Each task is written as an XML-like Markdown file to an available worker's inbox/.
Step D3: Execute Worker Tasks
Important: The coordinator does NOT auto-execute. You must manually process each worker's inbox.
For each worker (1, 2, 3):
# Check if worker has tasks
ls /path/to/workspace/agents/worker-1/inbox/
# Read the task file
cat /path/to/workspace/agents/worker-1/inbox/task_abc123.md
# Execute the task according to its instructions
# ... (your actual scraping/processing logic here)
# Write result to outbox
cat > /path/to/workspace/agents/worker-1/outbox/result_abc123.md << 'EOF'
## Result: task_abc123
**Status**: success
**Output**:
Product title: Example Product
Price: $29.99
Stock: In stock
EOF
Step D4: Monitor and Collect
Check status:
python3 {skill_dir}/scripts/harness_coordinator.py /path/to/workspace status
Collect all results from worker outboxes:
python3 {skill_dir}/scripts/harness_coordinator.py /path/to/workspace collect
This reads all outbox/result_*.md files, updates worker manifests back to idle, and prints a summary.
Step D5: Cleanup
Archive all inbox/outbox files to logs/agent_archive/:
python3 {skill_dir}/scripts/harness_coordinator.py /path/to/workspace cleanup
When to Use What
| Scenario | Tool | Timing |
|---|---|---|
| Log a significant event during execution | harness_memory.py stream |
Every time something notable happens |
| Discover a reusable pattern or workaround | harness_memory.py learn |
When you solve a problem that might recur |
| Search past execution logs for debugging | harness_memory.py search |
When investigating errors or stuck states |
| Consolidate fragmented knowledge | harness_dream.py |
Scheduled off-hours (e.g., 3 AM daily) |
| Process multiple independent items | harness_coordinator.py |
Only when parallelization is beneficial |
| Check memory integrity | harness_memory.py check |
After manual edits to knowledge files |
Critical Rules (NEVER Violate)
- heartbeat.md and progress.md always live at
{workspace}/root — not any subdirectory. - Never leave placeholder text in any file — overwrite with real content before running.
- Never self-certify completion — always run
harness_eval.pyas the external validator. - Never skip reading heartbeat.md — always resume from the recorded breakpoint.
- Never modify mission.md during execution — it is the user's constitution, read-only.

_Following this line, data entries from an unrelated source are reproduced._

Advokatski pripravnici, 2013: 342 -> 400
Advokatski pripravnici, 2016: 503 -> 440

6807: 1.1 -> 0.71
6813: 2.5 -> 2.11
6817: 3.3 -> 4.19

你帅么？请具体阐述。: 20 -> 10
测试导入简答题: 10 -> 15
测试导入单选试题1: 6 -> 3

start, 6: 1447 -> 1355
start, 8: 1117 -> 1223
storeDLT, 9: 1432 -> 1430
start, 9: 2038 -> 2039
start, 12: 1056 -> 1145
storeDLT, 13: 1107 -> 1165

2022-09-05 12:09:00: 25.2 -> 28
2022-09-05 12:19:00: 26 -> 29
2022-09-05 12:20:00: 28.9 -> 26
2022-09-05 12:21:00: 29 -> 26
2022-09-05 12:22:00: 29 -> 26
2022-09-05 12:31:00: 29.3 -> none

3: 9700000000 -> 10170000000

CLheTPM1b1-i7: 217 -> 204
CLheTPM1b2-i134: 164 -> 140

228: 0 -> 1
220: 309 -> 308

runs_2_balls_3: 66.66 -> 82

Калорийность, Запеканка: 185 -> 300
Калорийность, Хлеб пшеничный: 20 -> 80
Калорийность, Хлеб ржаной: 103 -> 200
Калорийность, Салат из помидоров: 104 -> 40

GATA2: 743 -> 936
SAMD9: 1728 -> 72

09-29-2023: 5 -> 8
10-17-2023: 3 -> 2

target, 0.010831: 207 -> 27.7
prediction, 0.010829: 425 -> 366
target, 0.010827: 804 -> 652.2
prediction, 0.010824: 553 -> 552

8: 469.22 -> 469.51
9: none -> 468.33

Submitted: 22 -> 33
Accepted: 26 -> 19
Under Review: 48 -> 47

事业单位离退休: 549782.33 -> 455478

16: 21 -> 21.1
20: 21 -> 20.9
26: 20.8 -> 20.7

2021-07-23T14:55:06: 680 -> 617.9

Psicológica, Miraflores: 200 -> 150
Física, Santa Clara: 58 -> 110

- Always execute the first run immediately after setup.
- Respect the circuit breaker — if tripped, do NOT attempt to bypass it.
- Log to execution stream liberally — use
harness_memory.py streamfor all significant events. - Distill, don't dump — knowledge files should contain insights, not raw logs.
- Read static content first — mission.md and eval_criteria.md before dynamic state files.
- Always schedule KAIROS dream mode — it is NOT optional, memory will bloat without it.
- Never run dream mode while task is running — only during idle periods.
- Coordinator does not auto-execute — you must manually process worker inboxes.